The boomers are retiring, and their kids are starting to be the ones to host Christmas now, and this is coinciding more and more with America being a country that does not make things and does not in any meaningful way buy things any longer. As wages have stagnated, fewer people are buying homes and cars. The holiday season has become less important for retail, in part because we now just shop online throughout the year. For most debt-saddled, low-credit millennials, the act of blowing hundreds of dollars on Christmas is an impossibility. Maybe we should skimp on haircuts.

There’s a kernel of honest-to-goodness sentiment buried in Clark’s oneupmanship and largesse—an earnest wish for the magical Christmas of his bygone youth. At one point, trapped in the attic, the one truly touching moment of the movie occurs, as Clark bundles up and feeds old home movies into the projector to relive the Christmas of his boyhood. As ever, Clark is the victim of his own absurd insistence that he have everything exactly the way he wants, which is exactly the way it was in the good old days.
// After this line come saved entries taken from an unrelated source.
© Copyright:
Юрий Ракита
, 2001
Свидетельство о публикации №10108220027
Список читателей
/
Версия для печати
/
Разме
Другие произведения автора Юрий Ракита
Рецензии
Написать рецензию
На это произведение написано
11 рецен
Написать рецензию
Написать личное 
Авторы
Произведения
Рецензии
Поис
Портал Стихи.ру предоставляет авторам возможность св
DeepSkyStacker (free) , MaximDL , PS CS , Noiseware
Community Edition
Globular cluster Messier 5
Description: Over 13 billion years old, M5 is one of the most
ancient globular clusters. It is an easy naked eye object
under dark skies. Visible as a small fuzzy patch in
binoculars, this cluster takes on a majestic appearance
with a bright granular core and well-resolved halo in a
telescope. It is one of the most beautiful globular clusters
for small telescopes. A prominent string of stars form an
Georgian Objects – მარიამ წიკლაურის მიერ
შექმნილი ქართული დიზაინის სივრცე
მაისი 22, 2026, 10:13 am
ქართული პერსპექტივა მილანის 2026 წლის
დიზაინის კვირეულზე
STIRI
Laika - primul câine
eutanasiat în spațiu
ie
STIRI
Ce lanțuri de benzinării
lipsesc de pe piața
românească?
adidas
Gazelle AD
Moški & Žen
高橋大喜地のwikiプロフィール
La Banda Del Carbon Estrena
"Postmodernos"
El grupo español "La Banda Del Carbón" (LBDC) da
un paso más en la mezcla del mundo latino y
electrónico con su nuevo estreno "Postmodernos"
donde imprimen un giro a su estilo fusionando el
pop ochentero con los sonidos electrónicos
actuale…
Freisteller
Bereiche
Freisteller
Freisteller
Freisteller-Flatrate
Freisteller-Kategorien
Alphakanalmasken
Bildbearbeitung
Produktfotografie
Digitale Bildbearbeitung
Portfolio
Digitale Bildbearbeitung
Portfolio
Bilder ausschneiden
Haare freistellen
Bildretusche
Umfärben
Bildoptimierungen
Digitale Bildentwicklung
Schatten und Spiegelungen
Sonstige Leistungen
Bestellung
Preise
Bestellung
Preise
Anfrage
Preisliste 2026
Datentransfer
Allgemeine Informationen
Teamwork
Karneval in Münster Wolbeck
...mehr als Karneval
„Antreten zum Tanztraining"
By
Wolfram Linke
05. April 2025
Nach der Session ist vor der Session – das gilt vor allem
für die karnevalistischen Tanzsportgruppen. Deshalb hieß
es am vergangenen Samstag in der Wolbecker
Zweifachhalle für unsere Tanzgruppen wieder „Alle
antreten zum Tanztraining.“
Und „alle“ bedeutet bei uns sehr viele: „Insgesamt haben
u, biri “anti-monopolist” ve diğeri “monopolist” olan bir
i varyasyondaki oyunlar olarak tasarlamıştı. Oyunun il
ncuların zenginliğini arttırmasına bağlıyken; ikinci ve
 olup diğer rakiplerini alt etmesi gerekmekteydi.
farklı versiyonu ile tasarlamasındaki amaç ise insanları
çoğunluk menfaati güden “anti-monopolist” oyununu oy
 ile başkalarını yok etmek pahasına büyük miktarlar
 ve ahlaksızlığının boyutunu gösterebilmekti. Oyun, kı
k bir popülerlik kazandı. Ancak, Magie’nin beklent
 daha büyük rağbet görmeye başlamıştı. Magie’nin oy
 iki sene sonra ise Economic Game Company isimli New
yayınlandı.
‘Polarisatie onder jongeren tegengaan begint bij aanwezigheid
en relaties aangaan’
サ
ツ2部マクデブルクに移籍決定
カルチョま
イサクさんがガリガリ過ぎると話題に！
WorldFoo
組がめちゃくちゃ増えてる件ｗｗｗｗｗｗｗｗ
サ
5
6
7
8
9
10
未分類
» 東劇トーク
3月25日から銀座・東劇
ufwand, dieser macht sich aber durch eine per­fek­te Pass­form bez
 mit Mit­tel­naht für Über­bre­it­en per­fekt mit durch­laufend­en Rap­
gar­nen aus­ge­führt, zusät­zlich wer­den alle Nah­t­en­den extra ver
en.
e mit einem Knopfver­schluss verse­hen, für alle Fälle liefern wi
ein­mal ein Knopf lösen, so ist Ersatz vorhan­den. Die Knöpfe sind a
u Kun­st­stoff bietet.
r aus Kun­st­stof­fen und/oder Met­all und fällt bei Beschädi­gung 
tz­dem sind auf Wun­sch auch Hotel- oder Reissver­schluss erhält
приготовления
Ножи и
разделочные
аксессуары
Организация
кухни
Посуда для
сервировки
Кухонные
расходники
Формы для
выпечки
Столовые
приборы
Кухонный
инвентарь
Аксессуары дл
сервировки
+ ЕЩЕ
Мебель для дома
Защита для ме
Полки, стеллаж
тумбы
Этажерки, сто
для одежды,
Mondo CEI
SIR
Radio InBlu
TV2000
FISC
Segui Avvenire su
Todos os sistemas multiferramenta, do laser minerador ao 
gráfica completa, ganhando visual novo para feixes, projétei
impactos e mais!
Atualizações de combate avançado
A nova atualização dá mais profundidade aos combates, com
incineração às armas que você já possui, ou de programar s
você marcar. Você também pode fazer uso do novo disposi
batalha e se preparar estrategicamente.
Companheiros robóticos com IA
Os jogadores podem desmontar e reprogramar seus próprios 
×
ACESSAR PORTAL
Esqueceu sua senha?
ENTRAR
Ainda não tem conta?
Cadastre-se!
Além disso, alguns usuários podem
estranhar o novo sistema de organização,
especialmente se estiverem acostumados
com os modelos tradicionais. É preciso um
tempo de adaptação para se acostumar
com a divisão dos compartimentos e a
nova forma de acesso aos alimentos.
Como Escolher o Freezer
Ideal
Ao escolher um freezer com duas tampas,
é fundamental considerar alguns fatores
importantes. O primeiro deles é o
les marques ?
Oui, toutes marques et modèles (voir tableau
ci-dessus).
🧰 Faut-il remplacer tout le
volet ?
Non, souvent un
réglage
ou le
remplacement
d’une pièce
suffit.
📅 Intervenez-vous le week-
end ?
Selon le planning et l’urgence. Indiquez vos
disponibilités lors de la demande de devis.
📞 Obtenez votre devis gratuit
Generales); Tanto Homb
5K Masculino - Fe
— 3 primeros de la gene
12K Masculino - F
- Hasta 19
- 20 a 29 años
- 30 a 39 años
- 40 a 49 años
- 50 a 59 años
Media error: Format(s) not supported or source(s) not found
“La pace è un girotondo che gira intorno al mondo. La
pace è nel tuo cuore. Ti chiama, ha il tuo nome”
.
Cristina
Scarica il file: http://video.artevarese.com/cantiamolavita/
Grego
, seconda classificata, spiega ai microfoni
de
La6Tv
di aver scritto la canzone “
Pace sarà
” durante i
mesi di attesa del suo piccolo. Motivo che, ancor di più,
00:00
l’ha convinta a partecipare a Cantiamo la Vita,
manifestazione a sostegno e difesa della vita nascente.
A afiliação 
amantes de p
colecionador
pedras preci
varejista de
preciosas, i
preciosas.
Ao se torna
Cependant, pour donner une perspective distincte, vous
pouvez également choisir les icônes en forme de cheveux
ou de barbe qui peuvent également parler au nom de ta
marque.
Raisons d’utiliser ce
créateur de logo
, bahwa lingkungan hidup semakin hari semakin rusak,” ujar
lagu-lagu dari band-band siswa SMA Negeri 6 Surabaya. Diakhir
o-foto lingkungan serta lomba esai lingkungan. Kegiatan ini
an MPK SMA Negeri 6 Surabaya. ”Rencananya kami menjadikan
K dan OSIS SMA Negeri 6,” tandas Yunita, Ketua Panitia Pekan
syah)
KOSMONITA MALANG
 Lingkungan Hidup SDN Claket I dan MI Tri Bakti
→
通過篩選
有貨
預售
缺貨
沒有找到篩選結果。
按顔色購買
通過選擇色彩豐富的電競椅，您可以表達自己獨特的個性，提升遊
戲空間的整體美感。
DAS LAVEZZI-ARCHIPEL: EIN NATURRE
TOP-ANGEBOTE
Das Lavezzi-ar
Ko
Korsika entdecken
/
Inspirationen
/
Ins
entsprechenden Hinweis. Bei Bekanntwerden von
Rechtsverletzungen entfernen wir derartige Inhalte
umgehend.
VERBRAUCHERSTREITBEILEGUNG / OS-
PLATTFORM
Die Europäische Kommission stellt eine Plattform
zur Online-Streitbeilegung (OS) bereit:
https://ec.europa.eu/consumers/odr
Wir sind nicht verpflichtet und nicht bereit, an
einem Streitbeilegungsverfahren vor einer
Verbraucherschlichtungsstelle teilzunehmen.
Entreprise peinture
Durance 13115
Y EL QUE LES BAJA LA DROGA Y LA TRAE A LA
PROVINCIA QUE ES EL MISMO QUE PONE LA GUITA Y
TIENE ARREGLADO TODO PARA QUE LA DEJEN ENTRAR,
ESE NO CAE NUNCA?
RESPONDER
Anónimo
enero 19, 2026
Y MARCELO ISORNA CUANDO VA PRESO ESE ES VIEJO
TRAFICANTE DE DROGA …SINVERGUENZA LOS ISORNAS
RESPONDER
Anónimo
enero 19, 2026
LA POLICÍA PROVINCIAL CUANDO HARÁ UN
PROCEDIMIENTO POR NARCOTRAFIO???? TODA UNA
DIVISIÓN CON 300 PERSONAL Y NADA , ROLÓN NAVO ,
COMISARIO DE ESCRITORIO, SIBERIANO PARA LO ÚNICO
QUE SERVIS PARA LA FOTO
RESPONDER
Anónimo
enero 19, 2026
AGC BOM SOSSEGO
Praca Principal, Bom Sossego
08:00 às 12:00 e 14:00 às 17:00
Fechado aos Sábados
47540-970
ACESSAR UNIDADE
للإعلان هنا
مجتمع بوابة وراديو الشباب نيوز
The whole sham comes to its climax when Randy Quaid’s gamely ridiculous redneck Cousin Eddie apprehends Clark’s boss and the whole family browbeats him into giving Clark an actual bonus. Having secured money—the true meaning of the season—they all celebrate (until the cops bust in). 

It’s only become more fun to laugh at Clark’s misfortune as the ensuing 30 years have revealed that guys like him remain just as hopelessly stuck in their ways. Any one of us would absolutely love to come barging into his house on Christmas Eve with a VHS of Die Hard and a Mariah Carey CD.